What was your first big job?
It was with Ecko Red. They supplied me with a photo of a model to illustrate. She looked like she was glowing with perspiration and the gleam on her skin reminded me of the way everybody in New Orleans shines for a good part of the year. So I decided to pick up on that and render it into the illustration. Before that illustration my work had little to no rendering in it. I like lines much more than for what they're worth, but the Ecko illustration came to define my style as it's what most art directors had the strongest response to. When I initially began illustrating I never imagined that this was the style I'd develop but here it is. I mean, I watch a lot of cartoons and thought that more than anything that my work would be much more stylized. Had I been left to my own devices I think that the work would be different, not any more enjoyable to do, but more darkly humorous and much more lean. I've learned that as an illustrator I make up one half, and the art director makes up the other. Every piece is a collaboration.

If you had to travel back in time as an illustrator and land yourself a job, what would it be? And why?

Well, I'd work on a whaling brig and the captain would be my art director and I would do portraits of the crew...once at the beginning of the trip, and once at the end. And I would do a lot of drawings of specimens and bring back illustrations of strange new findings. That would be deeply satisfying. I'd have the sails pulled down while we were anchored off of some island and paint the ocean on them.

One of the side affects of working digitally is that I don't move anything very much other than my fingers so as a result of never moving, rarely speaking, I've become very "local". I walk outside of my apartment everyday and get hungry for some kind of adventure to move me.
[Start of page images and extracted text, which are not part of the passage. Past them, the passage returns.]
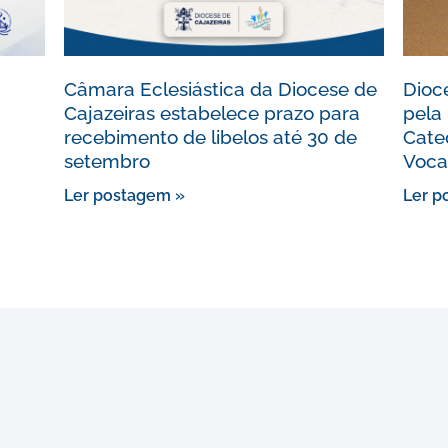
Câmara Eclesiástica da Diocese de
Dioce
Cajazeiras estabelece prazo para
pela 
recebimento de libelos até 30 de
Cate
setembro
Voca
Ler postagem »
Ler p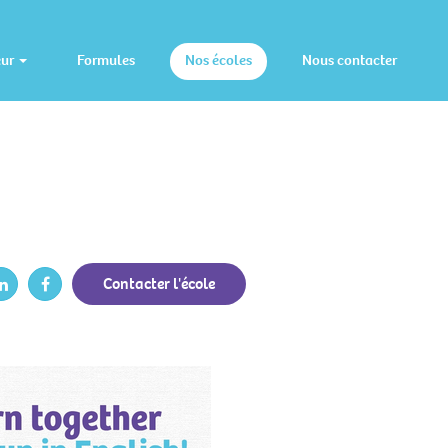
eur
Formules
Nos écoles
Nous contacter
Contacter l'école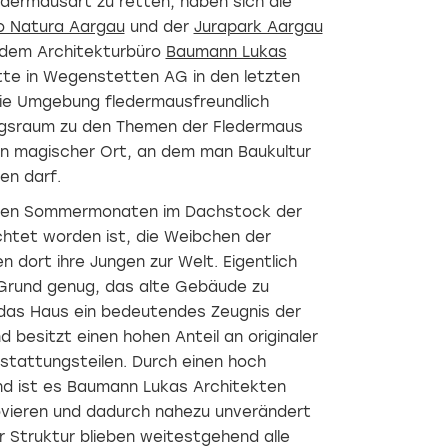
dermausart zu retten, haben sich die
o Natura Aargau
und der
Jurapark Aargau
dem Architekturbüro
Baumann Lukas
tte in Wegenstetten AG in den letzten
ie Umgebung fledermausfreundlich
ngsraum zu den Themen der Fledermaus
ein magischer Ort, an dem man Baukultur
en darf.
n den Sommermonaten im Dachstock der
ichtet worden ist, die Weibchen der
 dort ihre Jungen zur Welt. Eigentlich
Grund genug, das alte Gebäude zu
 das Haus ein bedeutendes Zeugnis der
 besitzt einen hohen Anteil an originaler
stattungsteilen. Durch einen hoch
d ist es Baumann Lukas Architekten
novieren und dadurch nahezu unverändert
r Struktur blieben weitestgehend alle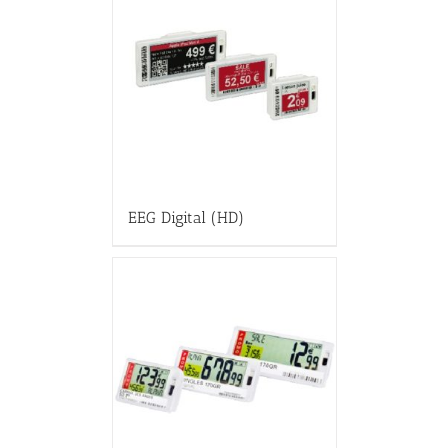
EEG Digital (HD)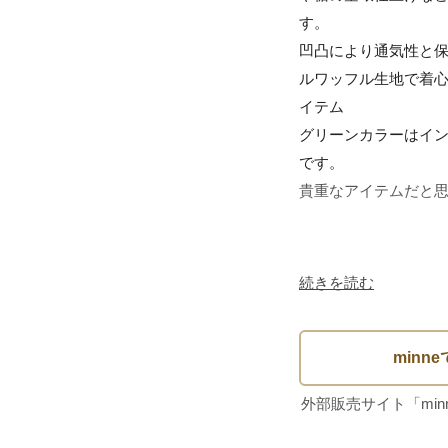
す。

凹凸により通気性と
ルワッフル生地で着
イテム

グリーンカラーはイ
です。

貴重なアイテムだと思
計測　約

続きを読む
前着丈70	

後着丈77	

身幅47	

肩幅46	

袖丈61

M	サイズ
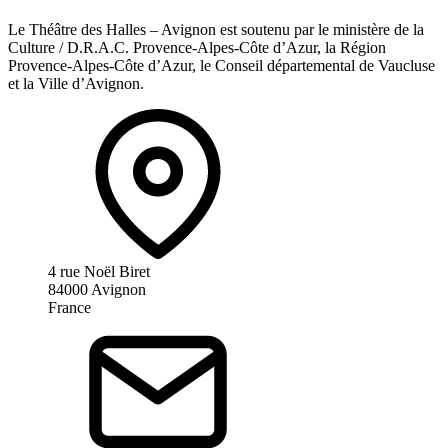
Le Théâtre des Halles – Avignon est soutenu par le ministère de la
Culture / D.R.A.C. Provence-Alpes-Côte d’Azur, la Région
Provence-Alpes-Côte d’Azur, le Conseil départemental de Vaucluse
et la Ville d’Avignon.
4 rue Noël Biret
84000 Avignon
France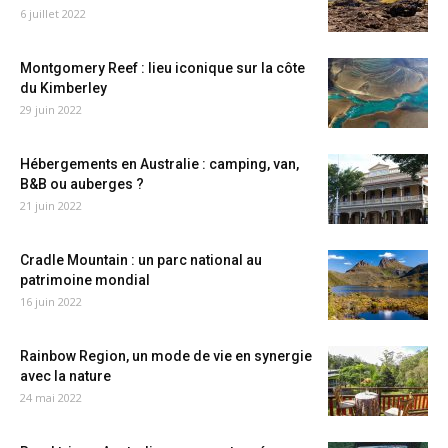
6 juillet 2022
Montgomery Reef : lieu iconique sur la côte
du Kimberley
29 juin 2022
Hébergements en Australie : camping, van,
B&B ou auberges ?
21 juin 2022
Cradle Mountain : un parc national au
patrimoine mondial
16 juin 2022
Rainbow Region, un mode de vie en synergie
avec la nature
24 mai 2022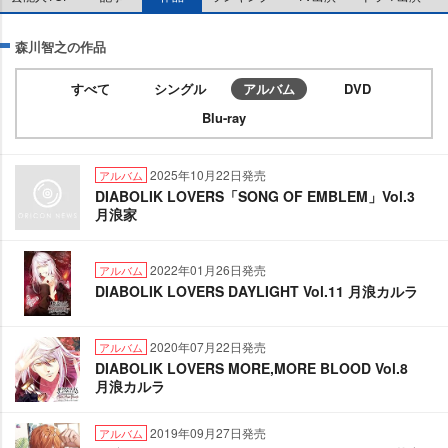
森川智之の作品
すべて
シングル
アルバム
DVD
Blu-ray
2025年10月22日発売
アルバム
DIABOLIK LOVERS「SONG OF EMBLEM」Vol.3
月浪家
2022年01月26日発売
アルバム
DIABOLIK LOVERS DAYLIGHT Vol.11 月浪カルラ
2020年07月22日発売
アルバム
DIABOLIK LOVERS MORE,MORE BLOOD Vol.8
月浪カルラ
2019年09月27日発売
アルバム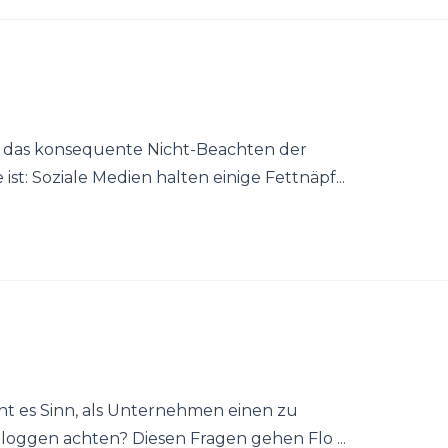
r das konsequente Nicht-Beachten der
 Soziale Medien halten einige Fettnäpf...
ht es Sinn, als Unternehmen einen zu
loggen achten? Diesen Fragen gehen Flo ...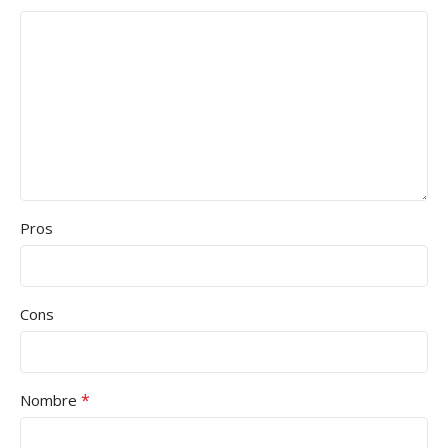
Pros
Cons
*
Nombre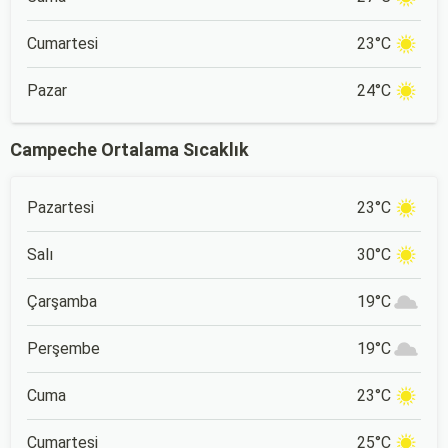
Cumartesi
23°C
Pazar
24°C
Campeche Ortalama Sıcaklık
Pazartesi
23°C
Salı
30°C
Çarşamba
19°C
Perşembe
19°C
Cuma
23°C
Cumartesi
25°C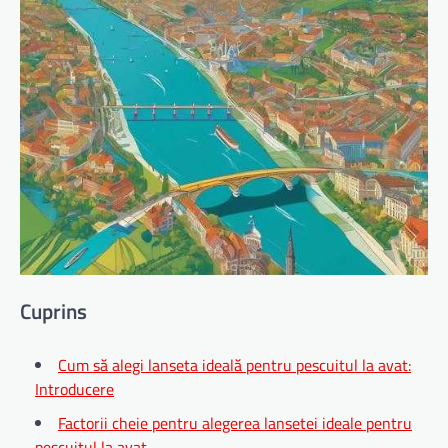
Cuprins
Cum să alegi lanseta ideală pentru pescuitul la avat:
Introducere
Factorii cheie pentru alegerea lansetei ideale pentru
pescuitul la avat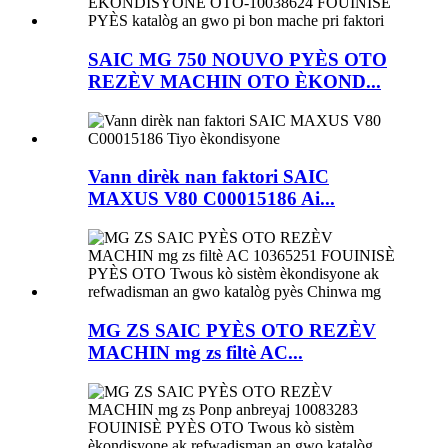
SAIC MG 750 NOUVO PYÈS OTO
REZÈV MACHIN OTO ÈKOND...
Vann dirèk nan faktori SAIC
MAXUS V80 C00015186 Ai...
MG ZS SAIC PYÈS OTO REZÈV
MACHIN mg zs filtè AC...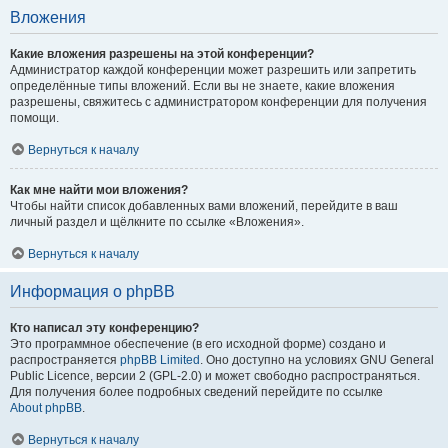
Вложения
Какие вложения разрешены на этой конференции?
Администратор каждой конференции может разрешить или запретить
определённые типы вложений. Если вы не знаете, какие вложения
разрешены, свяжитесь с администратором конференции для получения
помощи.
Вернуться к началу
Как мне найти мои вложения?
Чтобы найти список добавленных вами вложений, перейдите в ваш
личный раздел и щёлкните по ссылке «Вложения».
Вернуться к началу
Информация о phpBB
Кто написал эту конференцию?
Это программное обеспечение (в его исходной форме) создано и
распространяется
phpBB Limited
. Оно доступно на условиях GNU General
Public Licence, версии 2 (GPL-2.0) и может свободно распространяться.
Для получения более подробных сведений перейдите по ссылке
About phpBB
.
Вернуться к началу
Why did you choose to work digitally as opposed to working with traditional media?
At one point while I was living in Baltimore I was interning for a company that made tutorial CD-Roms for American students overseas. I would do the illustration in gouche, which doesn't lend itself to blending, and then fix it up in Photoshop. That was when I learned to use the Adobe programs. More recently when I began illustrating again I skipped the gouche and started drawing directly on the computer because it's much faster and I found that I could get those clean hard lines using Illustrator. Working digitally is much more forgiving as well. You can fine tune your color choices, stretch things and really mess around before landing on a final decision.

What has working as an illustrator given you and...do you ever miss painting?
Painting is very personal and I have to reach inside to get the stuff out to make it work. When I'm working on an illustration I often tap into that to hopefully achieve something that evokes feeling. Sometimes it's close to home and other times I just want to make my client happy so I have to pretend that, for example, I go clubbing and like it or that I'm concerned about casinos for example. In any case it obliges me to enrich myself with stimuli daily so that I can bring something to the table for every job that I get. I love it.
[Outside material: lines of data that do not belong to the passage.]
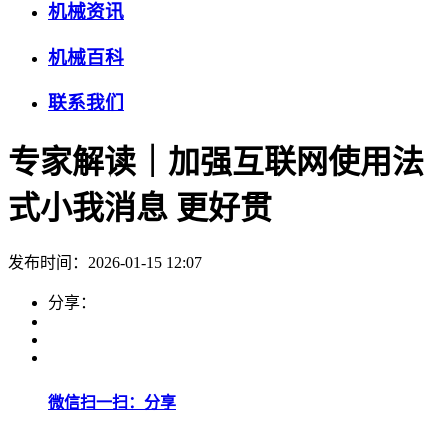
机械资讯
机械百科
联系我们
专家解读｜加强互联网使用法
式小我消息 更好贯
发布时间：2026-01-15 12:07
分享：
微信扫一扫：分享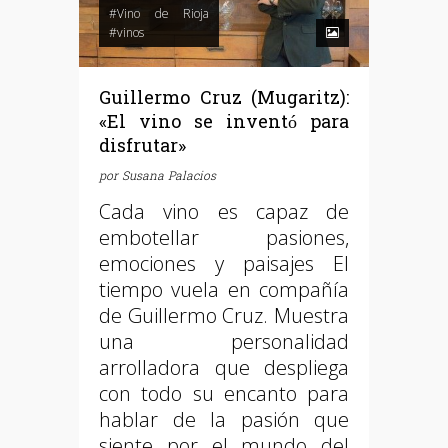
#Vino de Rioja
#vinos
Guillermo Cruz (Mugaritz):
«El vino se inventó para
disfrutar»
por
Susana Palacios
Cada vino es capaz de
embotellar pasiones,
emociones y paisajes El
tiempo vuela en compañía
de Guillermo Cruz. Muestra
una personalidad
arrolladora que despliega
con todo su encanto para
hablar de la pasión que
siente por el mundo del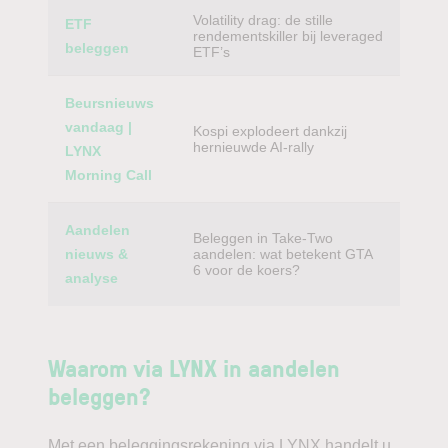
Volatility drag: de stille
ETF
rendementskiller bij leveraged
beleggen
ETF’s
Beursnieuws
vandaag |
Kospi explodeert dankzij
hernieuwde AI-rally
LYNX
Morning Call
Aandelen
Beleggen in Take-Two
nieuws &
aandelen: wat betekent GTA
6 voor de koers?
analyse
Waarom via LYNX in aandelen
beleggen?
Met een beleggingsrekening via LYNX handelt u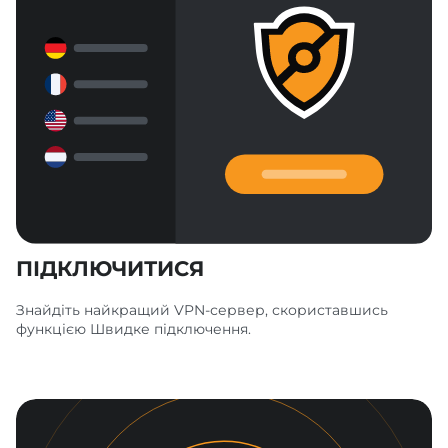
ПІДКЛЮЧИТИСЯ
Знайдіть найкращий VPN-сервер, скориставшись
функцією Швидке підключення.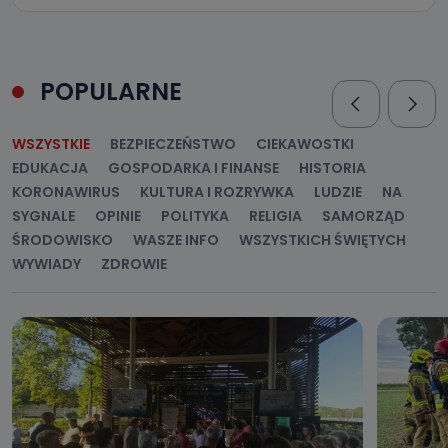
POPULARNE
WSZYSTKIE
BEZPIECZEŃSTWO
CIEKAWOSTKI
EDUKACJA
GOSPODARKA I FINANSE
HISTORIA
KORONAWIRUS
KULTURA I ROZRYWKA
LUDZIE
NA
SYGNALE
OPINIE
POLITYKA
RELIGIA
SAMORZĄD
ŚRODOWISKO
WASZE INFO
WSZYSTKICH ŚWIĘTYCH
WYWIADY
ZDROWIE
And yeah I miss painting. A computer is very convenient; you can work so quickly. But a digital file is never, ever finished. You can open it up 20 years later, and you can find something that wants changing and then change it. It never tells you when its complete. With paint, it gets to the point where the paint looks muddy. It tells you that you're choking it with your indecisiveness and it looses its luminescence.

One of these days I'll go back to it but I won't make a switch in careers. Illustration has taught me about my approach to painting. Painting will be more about the process, not the product. Before it was a means to an end, and now, I want to think about the process alone, like a drunk and failed alchemist, who never gets the gold but makes a million other better things instead.